Learning Is Not Just For School – It’s a Lifelong Skill

This blog post summarizes the great insights from the ‘Learning for Life’ chapter in our Academic Success Formula book.

Lifelong learning is about so much more than just simply learning to pass required exams to move on to the next level. Although we often focus on making others proud, gaining degrees, or pleasing our employers – it’s really about learning new ideas and gaining an understanding of different concepts and topics throughout our entire lives. At Tutor Doctor, we don’t want to just prepare our students for the next grade. We want them to look forward to a lifetime of learning!

So what exactly is Learning for Life? We like to break it down in two ways:

  1. A lifelong learning perspective is more than training and continuing education: it forces us to rethink and reinvent our schools and universities.
  2. Learning for life should benefit the community and the environment.

In other words, learning for life isn’t just about academic prosperity, but also the many skills we acquire throughout our lives. In order to be productive members of society, students will also need to practice skills used in everyday life – from written word to verbal interaction. We believe students should to learn how to positively interact with others, whether it is in an academic or professional environment, or even just personal relationships.

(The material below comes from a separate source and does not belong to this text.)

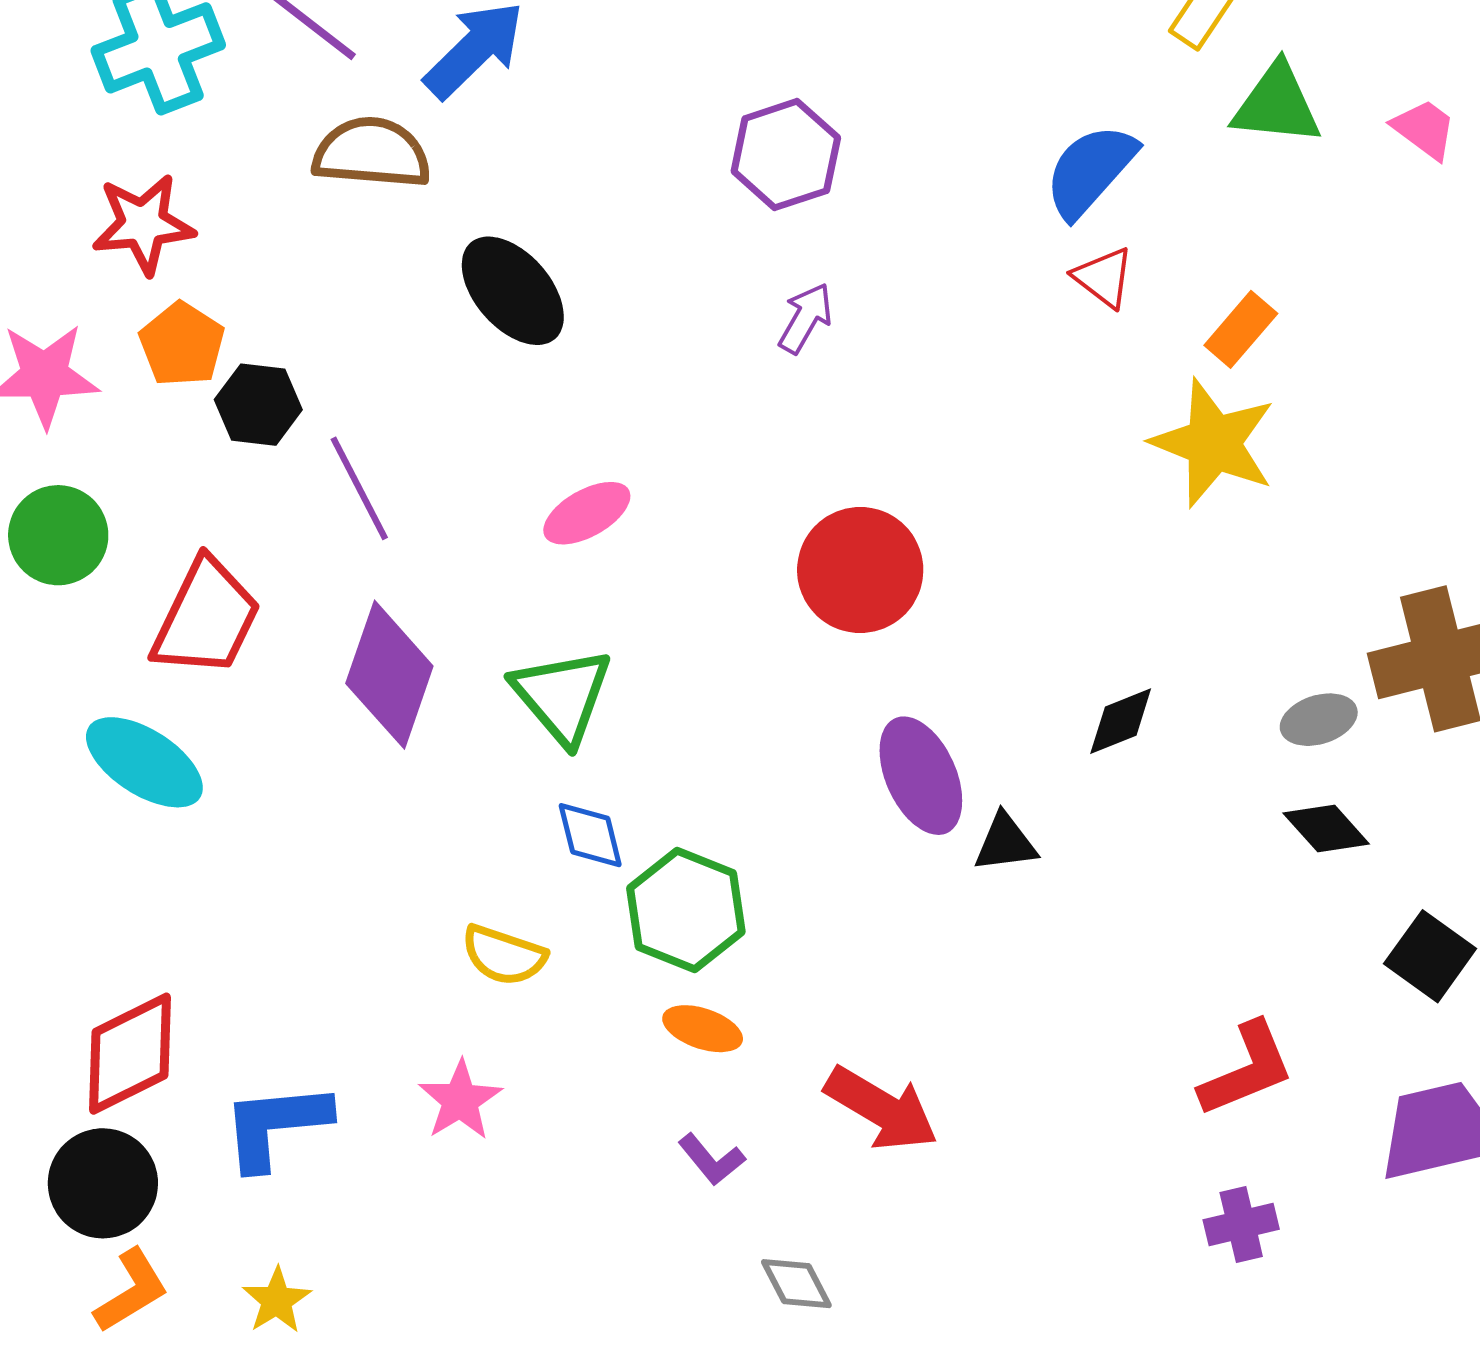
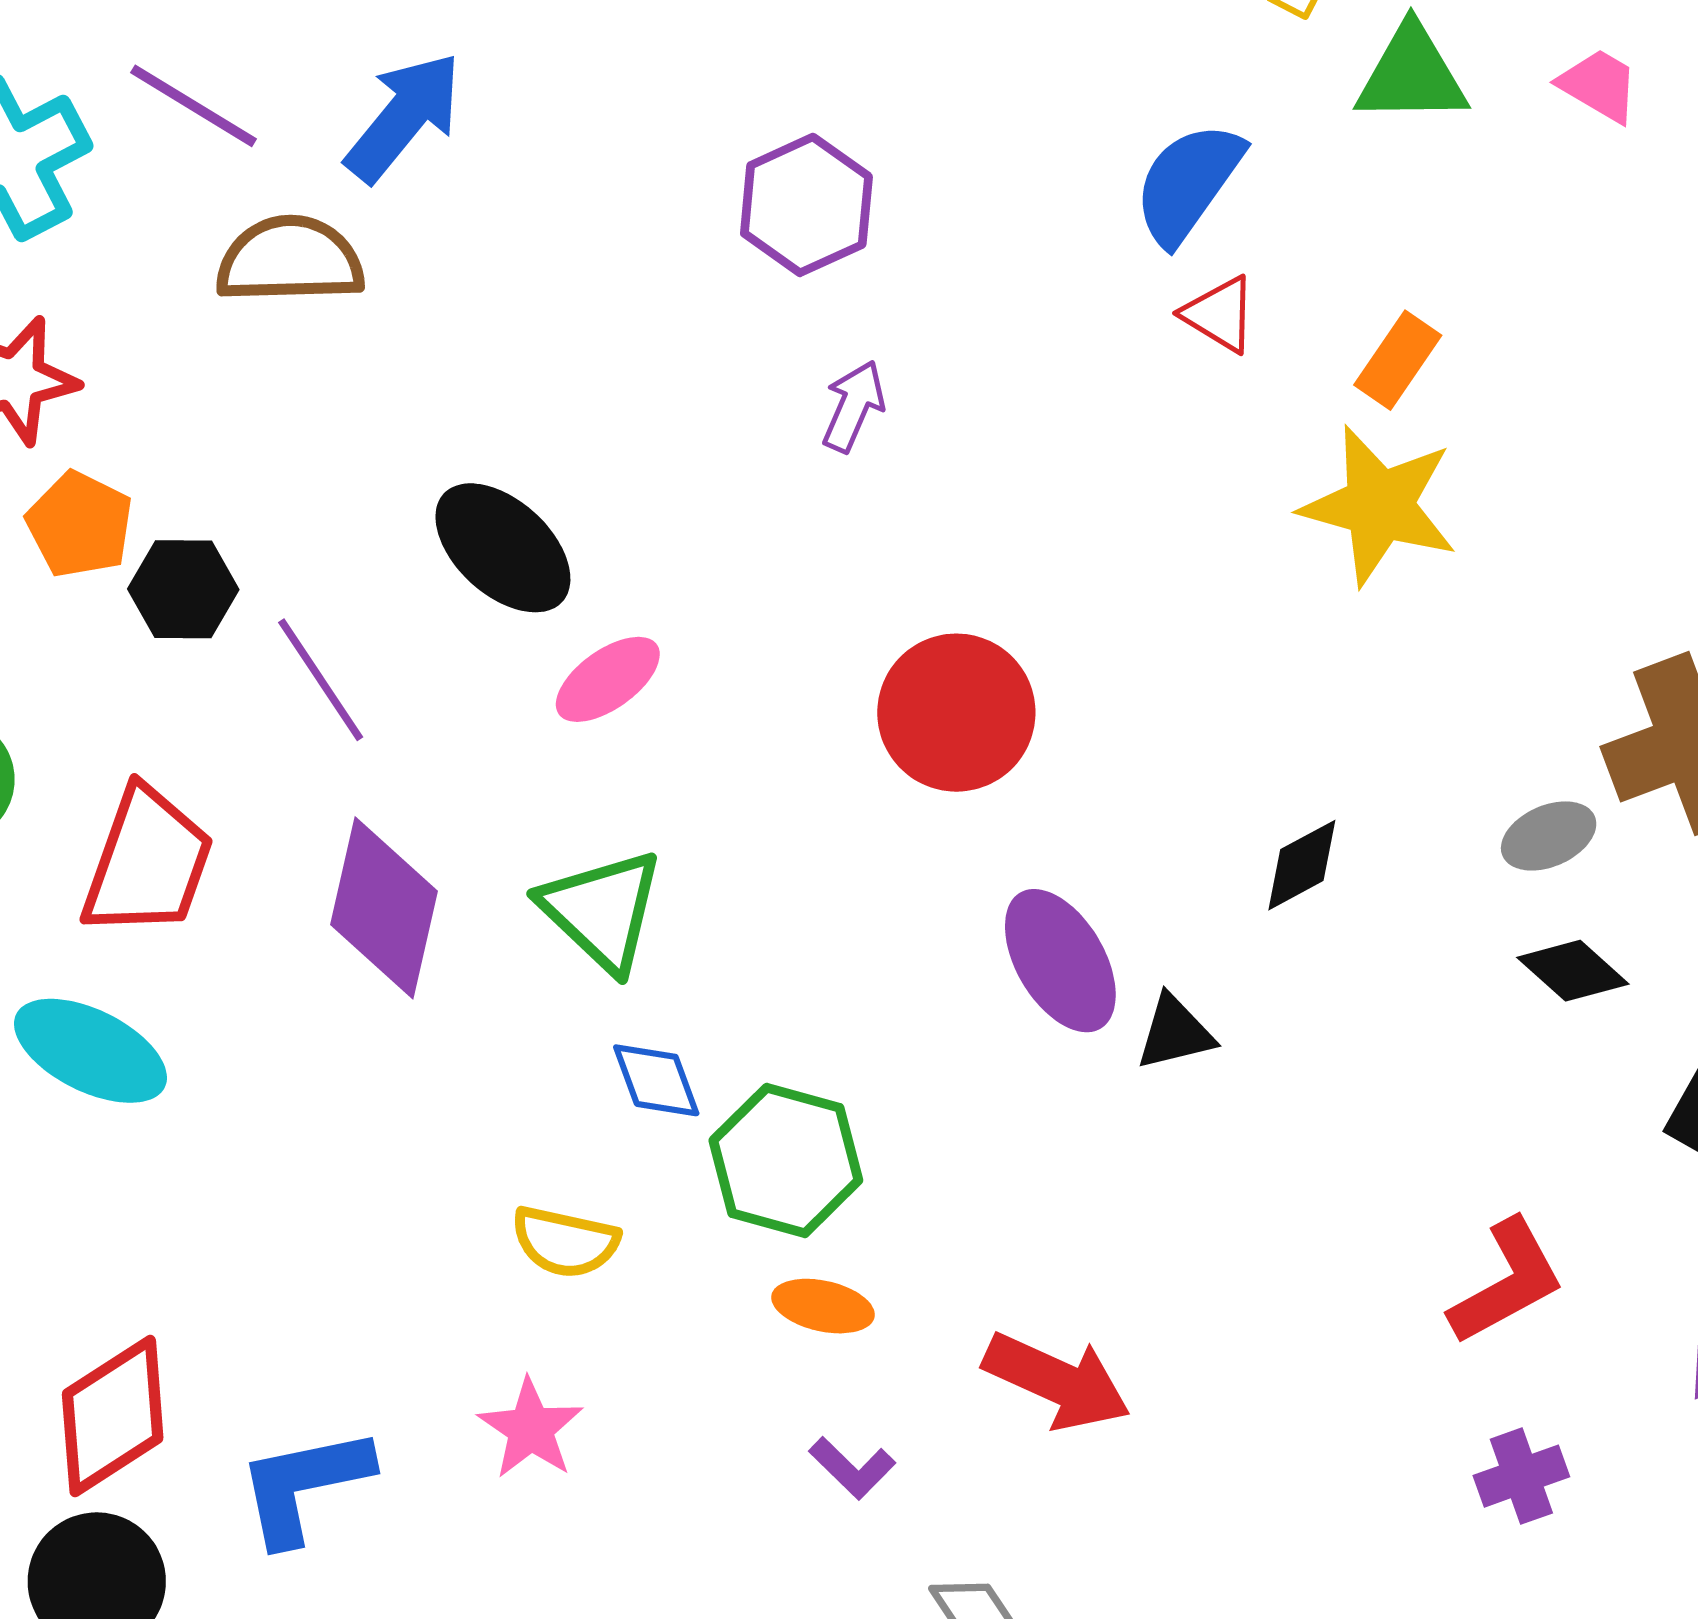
black ellipse: (513, 291) -> (503, 548), moved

The Lifelong Learning Council of Queensland describes four “pillars” of learning for life:

  • Learning to know – mastering learning tools rather than acquisition of structured knowledge. In other words, having the tools to learn new information is more important than memorizing predefined knowledge or steps.
  • Learning to do – equipping people for the types of work needed now and, in the future, including the innovation and adaptation of learning tools into future work environments. We don’t want our students to be prepared for just one skillset – the world is constantly changing, and we need to be able to adapt to remain successful.
  • Learning to live together, and with others – peacefully resolving conflict, discovering other people and their cultures, fostering community capability, individual competence and capacity, economic resilience, and social inclusion.
  • Learning to be – education and contributing to a person’s complete development: mind and body, intelligence, sensitivity, aesthetic appreciation, and spirituality.

Life skills are acquired in many different ways. Although we as a society often tend to focus on formal education, knowledge is also acquired from many other sources. Knowing how to utilize this information to form new skills is absolutely critical. Here are some ways besides formal education that we might also acquire life skills:

  • Employment, including on the job training and experience as an employee.
  • Running one’s own business enterprise.
  • Learning through a mentor. Mentors can be beneficial, whether the mentor is a friend, family member, colleague, business associate – or tutor!
  • Travel experiences and firsthand exposure to other environments, cultures, people, and places.
  • Reading, whether from academic texts or recreationally from a novel.
  • The internet, whether you’re browsing online encyclopedias or entertainment pages. Although cat videos are fun, there’s also a lot of valuable information on websites like YouTube!

We try to encourage the tutors we work with to embrace holistic learning. In other words, we want our students to appreciate the learning tools themselves. Nobody can fully prepare someone with all the information they will need throughout life, but having the tools to acquire new knowledge is necessary to being a happy and productive member of society – both now and in the future. Learning for life is about learning for your own life, and not someone else’s! In the words of this classic Chinese proverb:

Give a man a fish and you feed him for a day;

teach a man to fish and you feed him for a lifetime.